Another major aspect of this, for me, is rethinking my relationship with my own body. Thinking about my body from the perspective of the grand lineage of nature makes me feel better about it, in some ways. My body isn’t some weak, defective, gross pile of meat that’s holding back my mind; my mind is a part of my body, and my body is regularly performing a wide range of natural wonders. There are entire ecosystems, filled with unique species of microorganisms, that only exist because of me and my specific body. There are so many things our bodies and minds are capable of that we simply don’t teach or study properly. Not everyone can or should train like a Shaolin monk or an Olympic gymnast, but they are a great example of the extremes of physical ability that we are capable of; that’s why it’s fun to watch videos of the slightly more relatable parkour enthusiasts. Our brains are capable of many feats we normally go to computers for, if we train ourselves to think in the right way. Most people are capable of so much more than we teach, and it seems a shame that even when we do teach people to prepare themselves to perform these physical marvels, it’s specifically in the context of earning fame and money through sports leagues and the like. It would be really nice if we encouraged everyone to make use of their bodies in some way as a part of their expression of identity and community. We don’t live to work, and our bodies don’t exist for specific, limited use.
More concretely in my own life, I’ve come to a couple conclusions with this thinking. I want to practice martial arts again, somehow. I could go over technique on my own, but I don’t have space for it, really; no rooms in my house are big enough, and even if I got over feeling silly doing it in my parking lot, that’s uneven asphalt. It would also be better to find other people to practice with, which could easily cost money I don’t have. So I’m still working that out. I also have been looking at my art over the years, and I have this magnetism to pen and ink work, both visually and in memory of the creation process. I don’t dislike the digital work I’ve done, but the physical pen lines and marker-produced blacks are incredible. What I really want for my workflow is to draw and ink the pages in black and white, using pen and markers, and then scan it in for colors and lettering. That’s what my body is good at, or at least what I like using my body for, so I want to focus on how I can best use my body that way.

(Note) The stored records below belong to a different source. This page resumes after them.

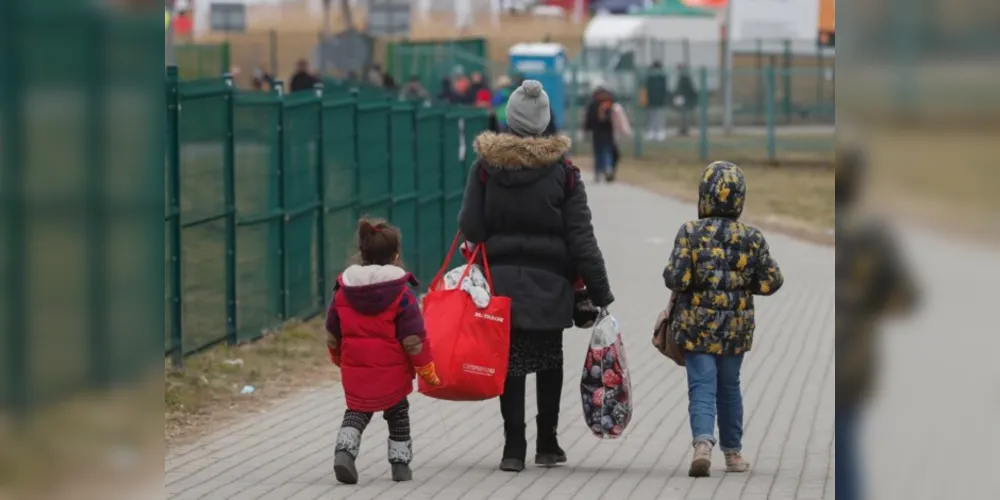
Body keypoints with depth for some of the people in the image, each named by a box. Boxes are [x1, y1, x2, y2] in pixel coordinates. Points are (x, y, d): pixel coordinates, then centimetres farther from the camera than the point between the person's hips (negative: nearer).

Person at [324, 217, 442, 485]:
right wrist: (427, 369, -3)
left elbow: (332, 332, 10)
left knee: (357, 410, 16)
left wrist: (338, 357, 29)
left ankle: (345, 449, -8)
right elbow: (414, 337, -13)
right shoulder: (401, 292, -12)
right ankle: (400, 463, 18)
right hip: (393, 371, -2)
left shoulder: (343, 289, 0)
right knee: (397, 414, 17)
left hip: (355, 370, 2)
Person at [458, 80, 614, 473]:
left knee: (510, 364, 4)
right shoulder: (562, 171, -5)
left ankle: (513, 448, 1)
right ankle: (547, 445, 16)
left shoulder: (486, 165, -4)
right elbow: (581, 238, -5)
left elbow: (470, 227, -5)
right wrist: (599, 292, -2)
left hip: (501, 279, 0)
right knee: (549, 363, 14)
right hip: (549, 283, 0)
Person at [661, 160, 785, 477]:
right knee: (729, 388, 17)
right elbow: (770, 282, -1)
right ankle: (733, 452, 25)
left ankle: (703, 442, -26)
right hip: (736, 326, 2)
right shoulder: (752, 238, -4)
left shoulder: (690, 233, -10)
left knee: (702, 388, -3)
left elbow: (676, 279, -16)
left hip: (698, 325, -2)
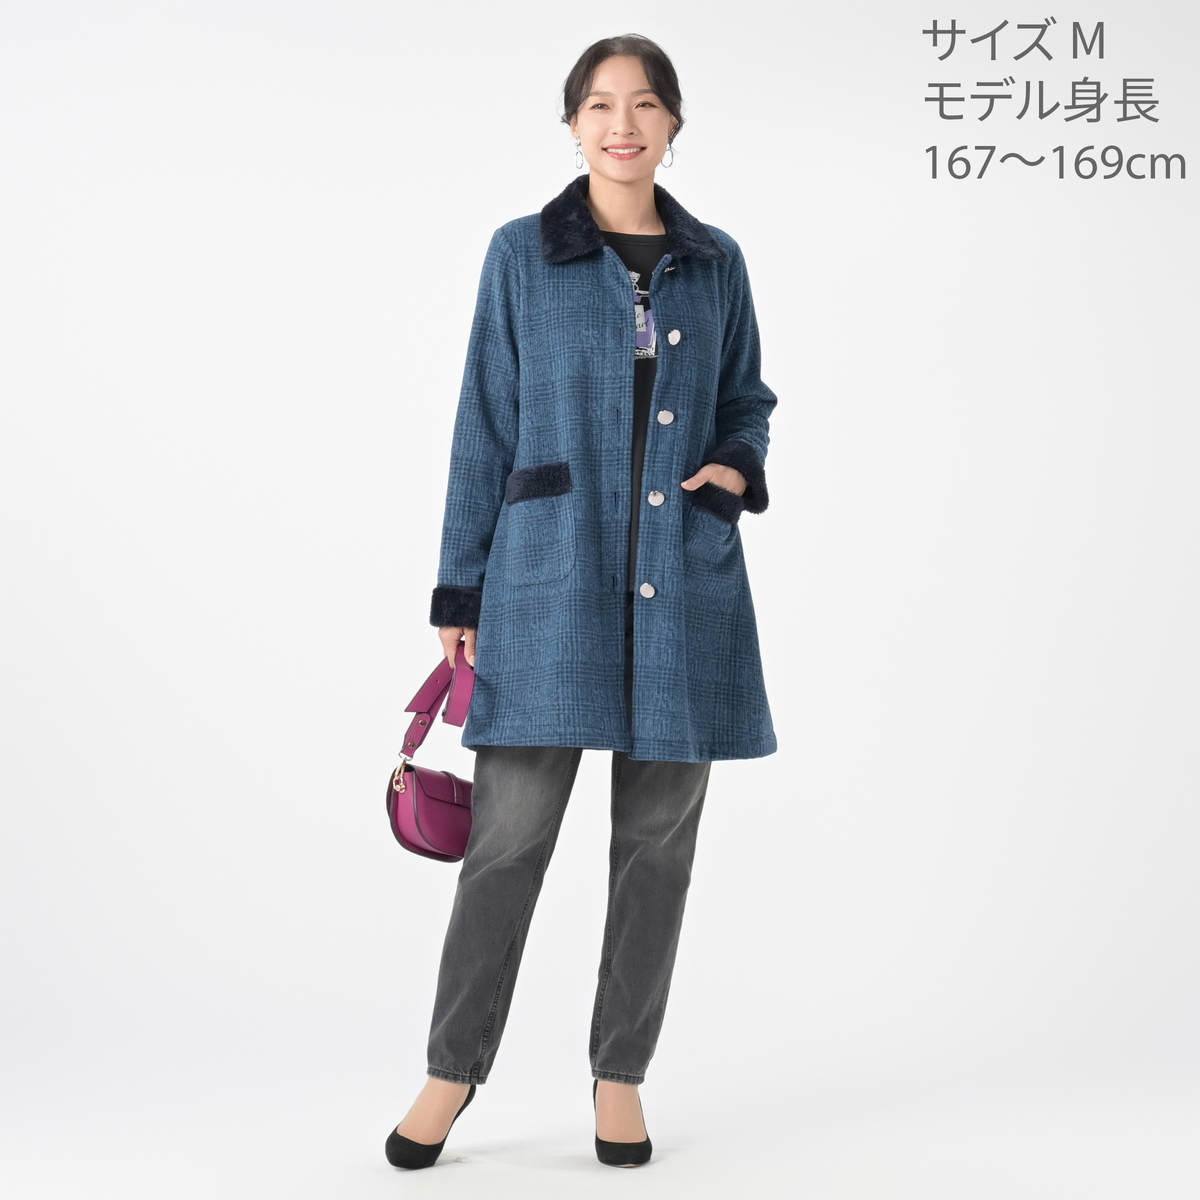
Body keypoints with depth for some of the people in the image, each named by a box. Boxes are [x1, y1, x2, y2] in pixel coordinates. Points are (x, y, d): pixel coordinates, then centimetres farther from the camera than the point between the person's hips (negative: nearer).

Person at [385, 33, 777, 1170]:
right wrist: (459, 591, 2)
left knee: (659, 835, 7)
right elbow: (485, 426, 4)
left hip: (684, 582, 2)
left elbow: (746, 399, 21)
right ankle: (453, 1067, 15)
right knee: (509, 834, -2)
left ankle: (620, 1073, 22)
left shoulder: (716, 262, 10)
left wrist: (737, 463, -3)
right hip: (551, 576, -2)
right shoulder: (521, 253, 4)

So yeah, nature stuff! We really need more writers and philosophers in the scientific realm to communicate the ideas and information we have about nature in a way that relates to us as people in our lived experiences. Western science itself has a history of being exclusive and isolating from the rest of society, and has studied the world from the Western perspective of (usually white) human exceptionalism. It would be better for society, our communities, and our relationship with our bodies to have a livelier perspective on what science actually has to teach us.